Rails 2.3: Thread-safe request handling and a connection pool
And meanwhile behind the scenes people were working on making rails better for multi-threaded concurrency. Rails 2.1/2.2 supported a certain kind of thread-safe access to ActiveRecord. But it didn’t support concurrent request handling, which was where a lot of people’s interest was for whatever reason. (For my own use case, not so important, but that was the hot thing to talk about at the time, I believe mostly with the idea of jruby and java deployment).
Rails 2.3 took a big step there. Concurrent request handling was supported for the first time. And instead of Rails 2.1/2.2’s ‘brand new network connection to the db for every thread’ model, we saw the first introduction of the ConnectionPool, which kept a pool of network-connected connections, and let individual threads check them in or out — using much the same strategy and methods that still see in the ConnectionPool in rails 3-2-stable.
And there was much excitement and posts, hey, really, Rails really can do things concurrently now. And then people saying but what about the GIL. And other people saying, yeah, but jruby.

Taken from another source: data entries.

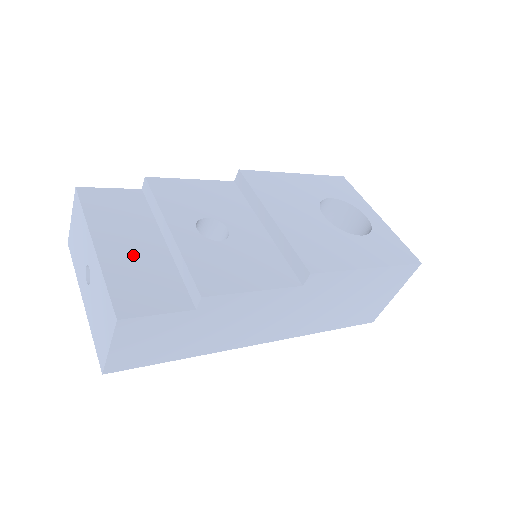
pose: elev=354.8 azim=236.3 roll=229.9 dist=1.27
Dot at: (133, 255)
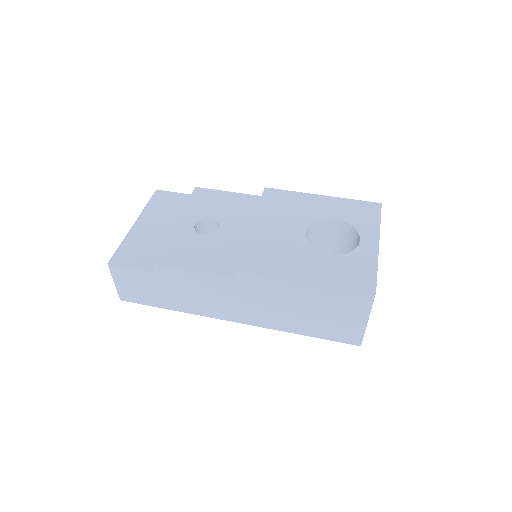
Dot at: (150, 233)
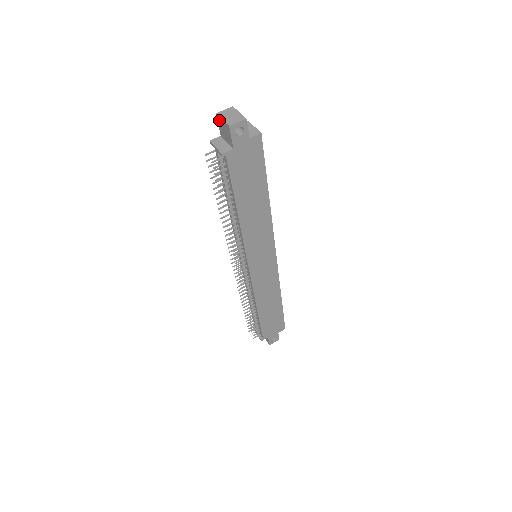
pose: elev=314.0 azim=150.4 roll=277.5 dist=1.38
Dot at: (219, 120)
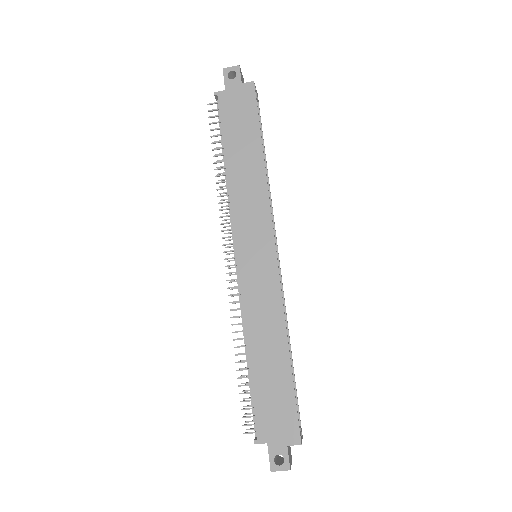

Here’s a good summary. And just a few people saying, even without the GIL thread-safety and threading can be useful to have a thread blocked on I/O give up the CPU until it come sback (including me!). And then we realized that the ruby mysql adapter broke this. Along with a buncha other C extensions. And then people fixed that, phew. And then we got MRI 1.9 that at least did OS threads, although still with the GIL.
Ruby and Rails both have had such a checkered history with supporting multi-threaded concurrency, that we still get periodic “No, really, guys, ruby and/or rails can do multi-threaded stuff” posts.
The thing with threading in general, is just like there’s no one answer to “is it thread safe” (depends on what you want to do how), there’s no one answer to “are threads okay in ruby?” — depends on what you want to do how. But I submit that for a large class of things (wanting to context switch in I/O block, mainly, which is in fact often quite useful — don’t forget that threads were invented in programming langauges before there even were multi-core machines!) — even MRI 1.9 is pretty decent. But you’ve got to know what you’re doing.
And for a large class of things you might want to do with threads, Rails 3.x, especially 3-2-stable with bugfixes (but not 3.2.0-3.2.2 with significant bug) is just fine too. But yeah, you’ve got to have a clue what you’re doing.
rails future (4/current master)
A class of things with a signficant chunk cut out in ruby 4/master. I don’t understand why rails would want to take a step backwards, but ce la vie. Rails has a reputation for ‘not taking threading seriously’ (says Yehuda), which I think is not entirely deserved in modern rails with `mysql2` etc. But this step makes me think it’s at least partially deserved. Maybe rails4 will do something nifty with fiber-based concurrency, I dunno.